There were plenty of people and groups in the aftermath of the disastrous Keating years, attempting to speak up for those without a voice on the right when John Howard pointedly refused to do so. Many people who had seen their opinions ignored and squashed by the first great onslaught of political correctness. I’m sure the activists in these groups worked tirelessly to get their point of view across and spent time and money trying to build something meaningful.

And I can’t really remember any of them, or even the names of their groups. No-one can.

But I do remember what happened after Hanson’s maiden speech.

I remember the vile socialist thugs attacking working class pensioners with bricks and iron bars; screeching leftist drones kicking helpless prone bodies of vulnerable people who had the sheer effrontery to disagree with the establishment and love their country.

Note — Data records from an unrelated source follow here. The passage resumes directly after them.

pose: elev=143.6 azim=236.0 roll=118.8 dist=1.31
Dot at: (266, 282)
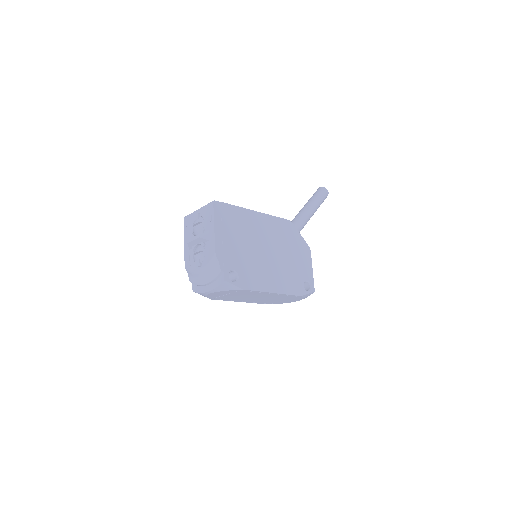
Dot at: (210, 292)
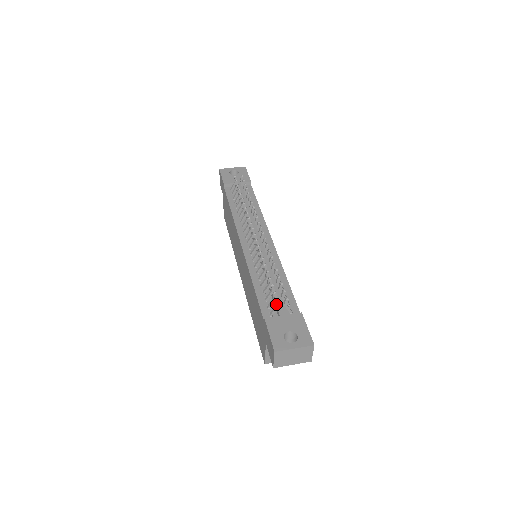
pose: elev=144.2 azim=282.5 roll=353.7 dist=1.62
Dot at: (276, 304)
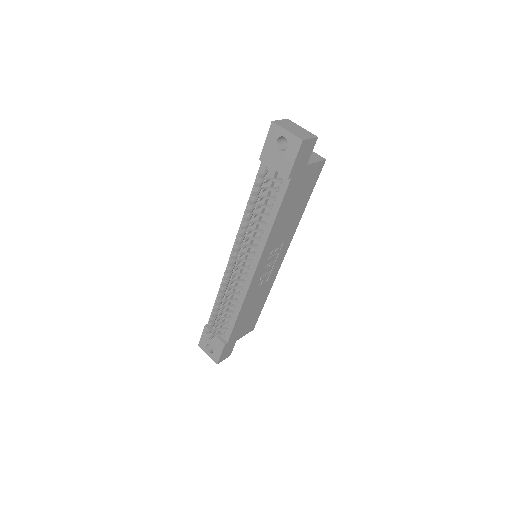
Dot at: (209, 330)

All cheered on by a compliant media chuckling with sneering laughter as the “white trash bogans” get what is coming to them.

And that was twenty years ago.

It’s going to be worse this time.

Almost every mid-tier, middle-aged lefty journalist was a uni student during the rise of Hanson.

They have been taught to hate her and fear her from their earliest adulthood.

There is going to be zero oxygen for anyone else on the issues she has staked out.

Twenty years ago, One Nation couldn’t hold a meeting in Hawthorn without the innocent blood of attendees being shed on the streets.

Now it will be impossible to even find a place willing to hold a meeting, knowing full well the vandalism and violence of the left would be aimed squarely at any property owner or manager that allowed it.

The question you have to ask yourself is, regardless of how you feel about Hanson, her voice, her hair or her economic policies, when the hate filled haters of hatred come to your town looking for a chance to squash any remaining semblance of free speech for dissenters, will you lend a hand? Or will you tut-tut aimlessly while watching from the safety of your lounge room?

The choice for me is simple, as it should be for you.

Lucas is a former soldier and current hedonist reclining supine beside a pool in a tropical paradise with a cocktail as the sun sets on Western civilisation. He likes hats.